7. Relation to other “AwaRes” usages

The ambiguity of the term matters because “AwaRes” spans unrelated technical domains. In speech processing, AwaRes can denote acoustic word representations, fixed-dimensional vectors used for same–different discrimination, query-by-example, and low-resource speech processing (Lin et al., 2023). Within that literature, the “Self-Supervised Acoustic Word Embedding Learning via Correspondence Transformer Encoder” paper introduces CTE, a teacher–student Transformer method for learning robust AWEs from unlabelled speech via word-level correspondences (Lin et al., 2023). Related multilingual work jointly trains acoustic word embeddings and acoustically grounded written word embeddings for zero-resource languages (Hu et al., 2020), while later work studies contrastive multilingual adaptation (Jacobs et al., 2021) and multilingual zero-resource hate-speech keyword spotting in Swahili radio (Jacobs, 2024).

In gravitational-wave data analysis, the nearby name AWaRe designates the Attention-boosted Waveform Reconstruction network, a sequence-to-sequence deep learning model that reconstructs gravitational-wave signals from whitened strain and produces per-sample uncertainty estimates (Chatterjee et al., 2024). That paper explicitly states that “AwaRes” is only a variant spelling and that the official name is AWaRe (Chatterjee et al., 2024).

These parallel usages share only a high-level naming resemblance. The VLM AwaRes concerns spatially selective high-resolution retrieval (Shabtay et al., 14 Mar 2026); speech AwaRes concerns fixed-dimensional representations of spoken words (Lin et al., 2023); and AWaRe concerns uncertainty-aware reconstruction of gravitational-wave waveforms (Chatterjee et al., 2024). A plausible implication is that future citations should preserve the exact capitalization and expansion of each acronym to avoid conflating distinct research threads.

8. Significance

AwaRes is significant because it recasts resolution control as a learned, query-conditional tool-use problem inside the VLM itself (Shabtay et al., 14 Mar 2026). Rather than pruning tokens after expensive encoding or escalating to full resolution when uncertainty arises, it treats localized high-resolution evidence retrieval as the minimal sufficient intervention. The reported outcome is near–full-resolution accuracy at RTR 0.36 average token usage and materially lower latency than prior adaptive-resolution baselines (Shabtay et al., 14 Mar 2026).

Its methodological contribution is equally notable.
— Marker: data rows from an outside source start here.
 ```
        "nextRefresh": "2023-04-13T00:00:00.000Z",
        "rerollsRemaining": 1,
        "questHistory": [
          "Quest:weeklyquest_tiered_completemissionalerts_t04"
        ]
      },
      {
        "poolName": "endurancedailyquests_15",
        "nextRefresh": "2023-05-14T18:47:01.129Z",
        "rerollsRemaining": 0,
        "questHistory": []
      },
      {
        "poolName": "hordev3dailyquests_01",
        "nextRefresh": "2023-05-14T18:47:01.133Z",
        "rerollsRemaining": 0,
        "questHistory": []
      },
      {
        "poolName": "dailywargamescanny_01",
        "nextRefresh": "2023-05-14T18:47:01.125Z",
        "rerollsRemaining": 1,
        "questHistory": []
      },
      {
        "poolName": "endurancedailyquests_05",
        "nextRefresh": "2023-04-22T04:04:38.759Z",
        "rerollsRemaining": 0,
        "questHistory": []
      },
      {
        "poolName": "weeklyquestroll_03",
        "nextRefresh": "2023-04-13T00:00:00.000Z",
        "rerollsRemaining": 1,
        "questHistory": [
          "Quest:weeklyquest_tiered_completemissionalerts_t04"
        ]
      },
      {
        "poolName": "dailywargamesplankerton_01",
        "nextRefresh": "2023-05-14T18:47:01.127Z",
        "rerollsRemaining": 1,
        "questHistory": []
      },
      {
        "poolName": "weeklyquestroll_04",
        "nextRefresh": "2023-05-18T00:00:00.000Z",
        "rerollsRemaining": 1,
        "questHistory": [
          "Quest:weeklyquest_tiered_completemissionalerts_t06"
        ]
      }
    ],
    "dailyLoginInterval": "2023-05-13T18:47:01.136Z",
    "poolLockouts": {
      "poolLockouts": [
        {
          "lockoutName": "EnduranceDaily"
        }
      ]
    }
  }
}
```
The framework combines automatic LR/HR supervision, oracle-to-discrete localization, weighted multi-turn SFT, and crop-cost-aware GRPO into a single training recipe (Shabtay et al., 14 Mar 2026). This design makes “where to look” a first-class inference decision while maintaining a simple production interface based on a fixed crop library and at most two prefill passes.

In the broader literature, AwaRes exemplifies a recurring pattern across modern ML systems: selective computation conditioned on uncertainty or task structure. In VLMs this takes the form of spatial-on-demand high-resolution retrieval (Shabtay et al., 14 Mar 2026); in gravitational-wave analysis, uncertainty-aware sequence modeling appears in AWaRe (Chatterjee et al., 2024); and in speech, robust fixed-dimensional segment embeddings support efficient retrieval and discrimination in low-resource settings (Lin et al., 2023). The convergence is conceptual rather than technical, but it suggests that the AwaRes label has become associated with architectures that allocate representational or computational resources only where they matter most.